C'est aussi, et peut-être surtout, un vin de table. Au sens le plus convivial du terme. Il accompagne parfaitement la volaille, le porc, et s'épanouit remarquablement avec la venaison. Un vin qui passe du bistrot à la table étoilée avec la même aisance que son créateur passe du caviar d'exception au pressoir de son grand-père.

➡️ L'accord Vinodelice : tentez Le Vin de mon Père avec une pintade rôtie aux champignons sauvages — la rondeur du fruit et la finesse des tanins subliment les notes terreuses du plat.

FAQs – Tout savoir sur Le Vin de mon Père de Laurent Dulau

Où est produit Le Vin de mon Père ?
Le vin est produit à Salies-de-Béarn, dans le Pays Basque français, sur une propriété familiale transmise de génération en génération. Le vignoble, exposé sud-sud-est face aux Pyrénées occitanes, est planté sur des sols d'argilo-calcaire en terrasse.

Quel cépage utilise Laurent Dulau ?
Le Vin de mon Père (commercialisé sous le nom  Cab-Sauv ) est élaboré à 100 % en cabernet sauvignon. Ce choix de pureté variétale est la raison pour laquelle le vin est classé Vin de France plutôt qu'en AOC Béarn, qui impose un assemblage avec le tannat.

Le Vin de mon Père est-il un vin de garde ?
Oui. Des dégustations verticales ont montré que le vin tient très bien dans le temps, avec des millésimes comme 2009 et 2010 qui restent remarquables. Cela dit, Laurent commercialise ses bouteilles quatre ans après la récolte, au moment où elles sont déjà très accessibles et plaisantes à boire.
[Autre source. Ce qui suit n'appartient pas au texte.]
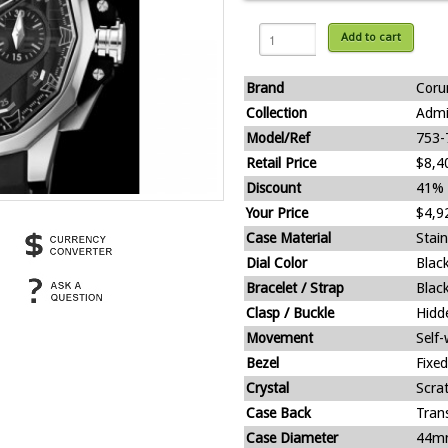
Add to cart
Brand
Cor
Collection
Admi
Model/Ref
753-
Retail Price
$8,4
Discount
41%
Your Price
$4,9
Case Material
Stain
Dial Color
Blac
Bracelet / Strap
Blac
Clasp / Buckle
Hidd
Movement
Self
Bezel
Fixed
Crystal
Scra
Case Back
Tran
Case Diameter
44m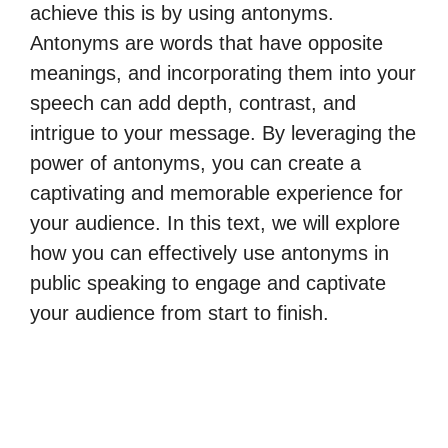
achieve this is by using antonyms.
Antonyms are words that have opposite
meanings, and incorporating them into your
speech can add depth, contrast, and
intrigue to your message. By leveraging the
power of antonyms, you can create a
captivating and memorable experience for
your audience. In this text, we will explore
how you can effectively use antonyms in
public speaking to engage and captivate
your audience from start to finish.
Un vin qui ressemble à celui qui le fait

Il y a quelque chose de profondément cohérent dans la démarche de Laurent Dulau. Un homme qui consacre sa vie professionnelle à l'excellence — celle du caviar français, du luxe éthique, du produit d'exception — et qui, le week-end venu, retrousse ses manches pour vinifier au seau dans la grange familiale du Béarn. Deux mondes en apparence opposés, qui partagent en réalité les mêmes valeurs : le soin du terroir, le respect du vivant, la transmission.

Le Vin de mon Père n'est pas un vin de communication. C'est un vin de conviction. Rond, généreux, précis, il porte en lui l'histoire d'un fils et d'un père qui ont décidé, un jour de l'an 2000, de planter des vignes ensemble. Et de faire quelque chose qui dure.